Et le grès rouge des falaises est rendu plus friable par les épisodes de gel et de dégel, plus fréquents dorénavant.

"Une tempête peut faire disparaître complètement une dune, une falaise, créer une brèche", avance Marie-Eve Giroux, directrice d'Attention FragÎles.

Outre de la sensibilisation, notamment dans les écoles, son organisme travaille dans les dunes sur des solutions douces pour les revégétaliser et ainsi retenir le sable.

Car les îles sont aussi aujourd'hui menacées par la submersion, à la fois en raison de l'élévation du niveau de la mer comme partout autour du globe, mais aussi car elles continuent de s'enfoncer.

"Il faut prendre en compte des scénarios réalistes et ne plus faire l'autruche", estime Mayka Thibodeau.

"On ne veut pas juste subir. On veut faire partie de la solution", ajoute-t-elle énumérant les nombreuses recherches en cours dans son centre (nouvelle technique de recharge de plage, béton "vert" qui utilise des coquilles de mollusques...)

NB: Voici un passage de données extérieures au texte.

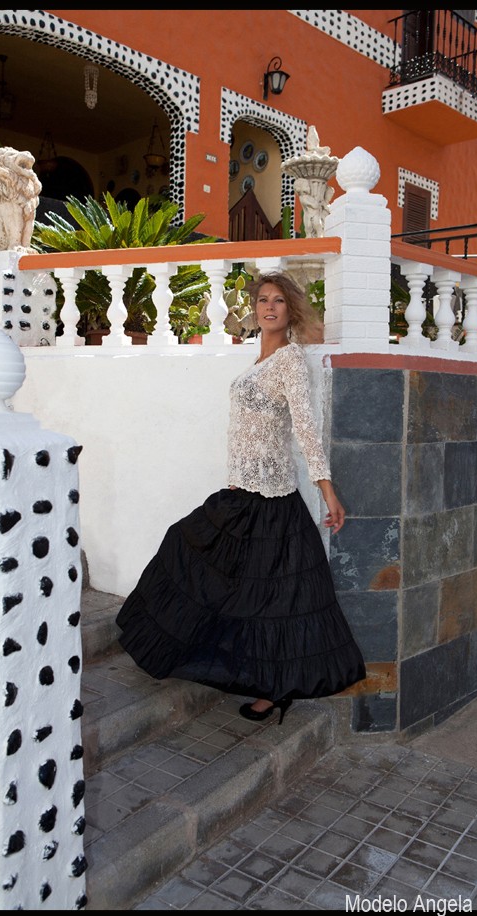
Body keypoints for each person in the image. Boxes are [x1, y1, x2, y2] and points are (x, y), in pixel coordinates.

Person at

L'idée: faire de leur archipel un laboratoire à taille humaine contre un danger qui menace des millions de personnes dans le monde.

Il faut agir "rapidement" renchérit Marianne Papillon. Cette dernière occupe un poste tout récemment créé: elle est médecin-conseil pour la santé publique - spécialité changements climatiques. Avec pour but de sensibiliser la population.

"C'est collectivement qu'il faut agir, le geste individuel n'a pas de sens si le collectif ne s'y met pas", explique Marianne Papillon.

"Face aux tempêtes, les gens doivent faire le lien avec les changements climatiques", dit-elle.

"Il faut aussi qu'ils se sentent concernés sans qu'ils ne développent pour autant de l'écoanxiété".